10 June 2020

Former Dubai international courts head Mark Beer sets up practice in Kazakhstan

Mark Beer

Mark Beer: Kazakhstan 'one of the world's most exciting regions, connecting East and West'

Launch of Seven Pillars Law coincides with opening of Almaty disputes boutique

Mark Beer, the former chief executive of Dubai’s DIFC Courts and Dispute Resolution Authority, has launched a law firm in Kazakhstan.

The opening of Seven Pillars Law — in association with legal operations support provider GLS Group — coincides with the unveiling of the country’s first litigation boutique, Tukulov & Kassilgov.

Both moves come as mineral-rich Kazakhstan seeks to position itself as Central Asia’s commercial and legal hub following the opening of the Astana International Financial Centre (AIFC) in 2018 and the investment of $30bn in infrastructure projects over the last ten years.

Beer has teamed up with Kim Siegel, a managing director at Singapore-based GLS Group, to set up the practice, which will operate a virtual — or ‘decentralised’ — model and offers legal advice in corporate, finance and disputes.

Beer, who advised on the establishment of the AIFC having stepped down as chief executive of the DIFC Courts in 2018, described Central Asia as “one of the world’s most exciting regions, connecting East and West and at the heart of global trade”.

“I wanted to synthesise the modern law firm business model of being ‘distributed’, along with our focus on innovation, technology, smart contracts and blockchain, hence ‘decentralised’,” he said.

“We will have a team in Kazakhstan, and an office and meeting rooms in AIFC. Kim and I will spend time in Kazakhstan, the UK and other markets as needed. We will attend regularly, work virtually, including with local and international lawyers.”

Beer is chairman of UK judicial think-tank the Metis Institute, co-founder of the University of Oxford's Deep Technology Dispute Resolution Lab and chair of the AIFC’s LawTech panel. 

Siegel spent more than a decade working in-house at Standard Bank Group in Johannesburg, specialising in corporate governance and risk management.

Meanwhile, Tukulov & Kassilgov Litigation brings together two experienced Almaty based commercial dispute resolution lawyers: Bakhyt Tukulov and Ravil Kassilgov.

Tukulov is former head of dispute resolution at local firm GRATA International while Kassilgov has operated as a sole practitioner since 2015.
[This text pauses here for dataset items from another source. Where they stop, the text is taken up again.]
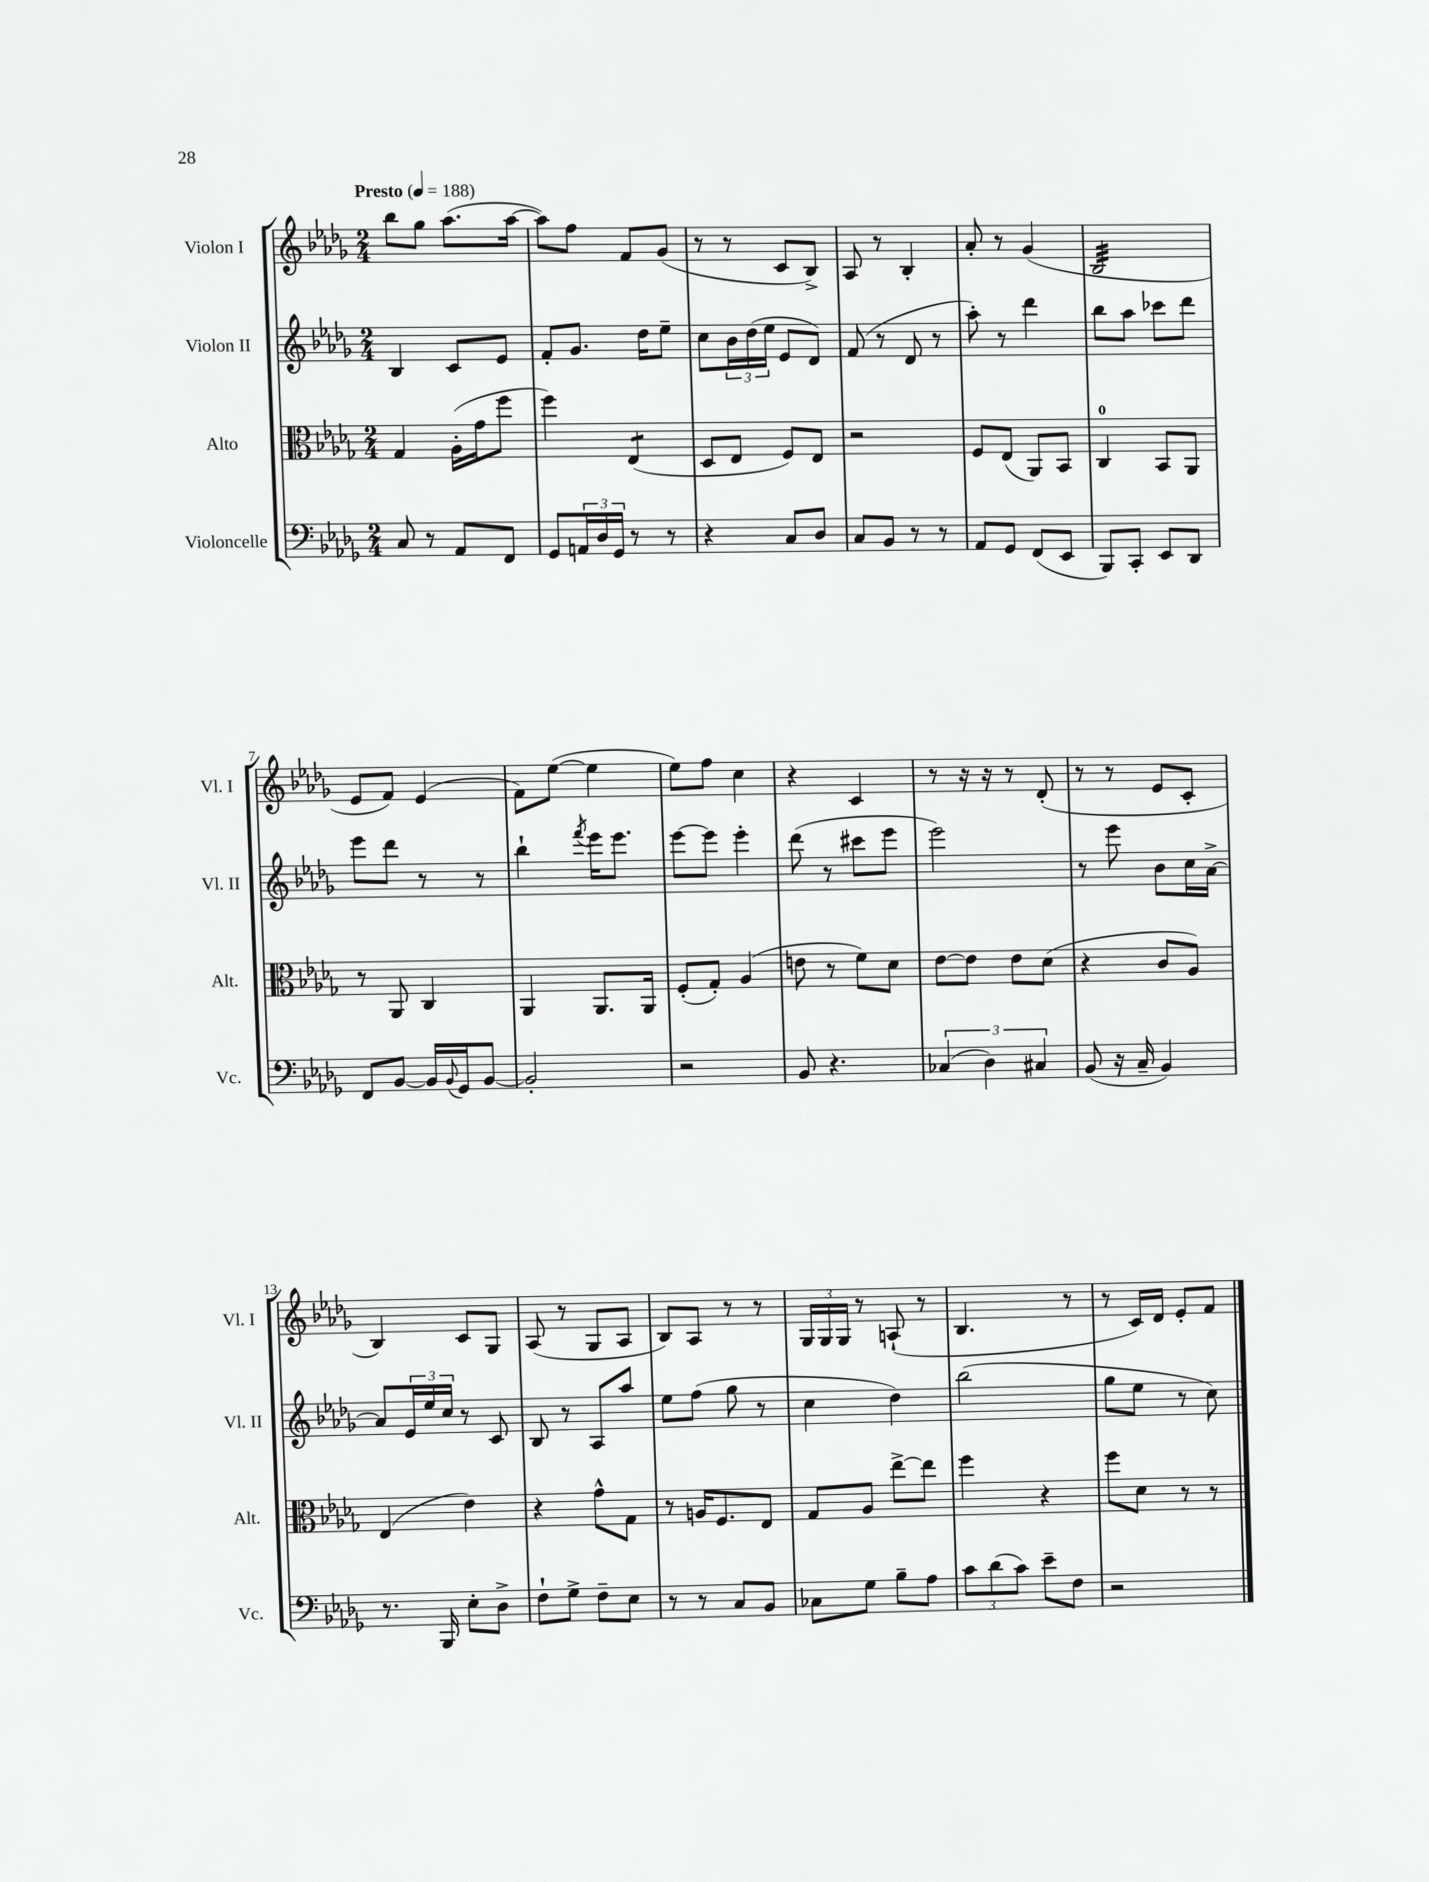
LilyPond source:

<<
\new StaffGroup <<
\new Staff = "s0" \with { instrumentName = "Violon I" shortInstrumentName = "Vl. I" } {
    \clef treble \key des \major \numericTimeSignature \time 2/4 \tempo "Presto" 4 = 188
    bes''8 ges''8 aes''8.( aes''16~ |
    aes''8) f''8 f'8 ges'8( |
    r8 r8 c'8 bes8->) |
    aes8 r8 bes4-. |
    aes'8-. r8 ges'4( |
    bes2:32 |
    ees'8 f'8) ees'4( |
    f'8) ees''8~( ees''4 |
    ees''8) f''8 c''4 |
    r4 c'4 |
    r8 r16 r16 r8 des'8-.( |
    r8 r8 ees'8 c'8-. |
    bes4) c'8 ges8 |
    aes8( r8 ges8 aes8 |
    bes8) aes8 r8 r8 |
    \tuplet 3/2 { ges16 ges16 ges16 } r8 a8-!( r8 |
    bes4. r8 |
    r8 c'16) des'16 ees'8-. f'8 \bar "|." |
}
\new Staff = "s1" \with { instrumentName = "Violon II" shortInstrumentName = "Vl. II" } {
    \clef treble \key des \major \numericTimeSignature \time 2/4
    bes4 c'8 ees'8 |
    f'8-. ges'8. des''16 ees''8-- |
    c''8 \tuplet 3/2 { bes'16 des''16( ees''16 } ees'8 des'8) |
    f'8( r8 des'8 r8 |
    aes''8-.) r8 des'''4 |
    bes''8 aes''8 ces'''8 des'''8 |
    ees'''8 des'''8 r8 r8 |
    bes''4-! \acciaccatura { f'''8 } ees'''16 ees'''8. |
    ees'''8~ ees'''8 ees'''4-. |
    des'''8( r8 cis'''8 ees'''8 |
    ees'''2) |
    r8 ees'''8 bes'8 c''16 aes'16~-> |
    aes'8 \tuplet 3/2 { ees'16 ees''16 c''16 } r8 c'8 |
    bes8 r8 aes8 aes''8 |
    ees''8 f''8( ges''8 r8 |
    c''4 des''4) |
    bes''2( |
    ges''8 ees''8 r8 c''8) \bar "|." |
}
\new Staff = "s2" \with { instrumentName = "Alto" shortInstrumentName = "Alt." } {
    \clef alto \key des \major \numericTimeSignature \time 2/4
    ges4 aes16-.( ges'16 f''8 |
    f''4) ees4:8( |
    des8 ees8 f8) ees8 |
    r2 |
    f8 ees8( aes,8) bes,8 |
    c4-0 bes,8 aes,8 |
    r8 aes,8 c4 |
    aes,4 aes,8. aes,16 |
    f8-.( ges8-.) aes4( |
    e'8 r8 f'8) des'8 |
    ees'8~ ees'8 ees'8 des'8( |
    r4 c'8 aes8) |
    ees4( ees'4) |
    r4 ges'8-^ ges8 |
    r8 a16 f8. ees8 |
    ges8 aes8 ees''8~-> ees''8 |
    f''4 r4 |
    f''8 des'8 r8 r8 \bar "|." |
}
\new Staff = "s3" \with { instrumentName = "Violoncelle" shortInstrumentName = "Vc." } {
    \clef bass \key des \major \numericTimeSignature \time 2/4
    c8 r8 aes,8 f,8 |
    ges,8 \tuplet 3/2 { a,16 des16 ges,16 } r8 r8 |
    r4 c8 des8 |
    c8 bes,8 r8 r8 |
    aes,8 ges,8 f,8( ees,8 |
    bes,,8) c,8-. ees,8 des,8 |
    f,8 bes,8~ bes,16 \appoggiatura { bes,8 } ges,16 bes,8~ |
    bes,2-. |
    r2 |
    bes,8 r4. |
    \tuplet 3/2 { ces4( des4) cis4 } |
    bes,8( r16 c16-- bes,4) |
    r8. bes,,16 ees8-. des8-> |
    f8-! ges8-> f8-- ees8 |
    r8 r8 c8 bes,8 |
    ces8 ges8 bes8-- aes8 |
    \tuplet 3/2 { c'8 des'8( c'8) } ees'8-- f8 |
    r2 \bar "|." |
}
>>
>>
With many Kazakh independent law firms conflicted between corporate activity in the energy and infrastructure sectors, and international law firms acting for state or state-owned entities, TKL’s vision is to provide conflict-free advice that combines international experience – Tukulov spent time at legacy Dentons firm Salans – with local pricing.

‘Dispute resolution in Kazakhstan is anything but simple,’ the firm said in a statement. ‘Apart from the risk of corruption in courts, high discretion of judges, lack of consistent judicial practice on most issues of law, there are many other factors that make dispute resolution in Kazakhstan hardly predictable.’

Disputes arising out of Kazakhstan have had a major impact on the UK courts. 

The marathon $10bn Ablyazov fraud litigation, in which Hogan Lovells partner Chris Hardman advised BTA Bank was one of the largest fraud cases ever heard in the UK.

It developed more than 60 valuable precedents, including a 2015 Supreme Court decision, demonstrating the English courts’ willingness to assist enforcement of judgments against evasive judgment debtors. 

More recently, the 2020 National Bank of Kazakhstan litigation, which was heard remotely in March, involved London lawyers from Linklaters, Stewarts, King & Spalding and counsel from 3 Verulam Buildings, and Fountain Court. 

The case involved litigation against Bank of New York Mellon in a $350m claim.  

International firms with a presence in Kazakhstan include Baker McKenzie, Reed Smith, White & Case and Dentons.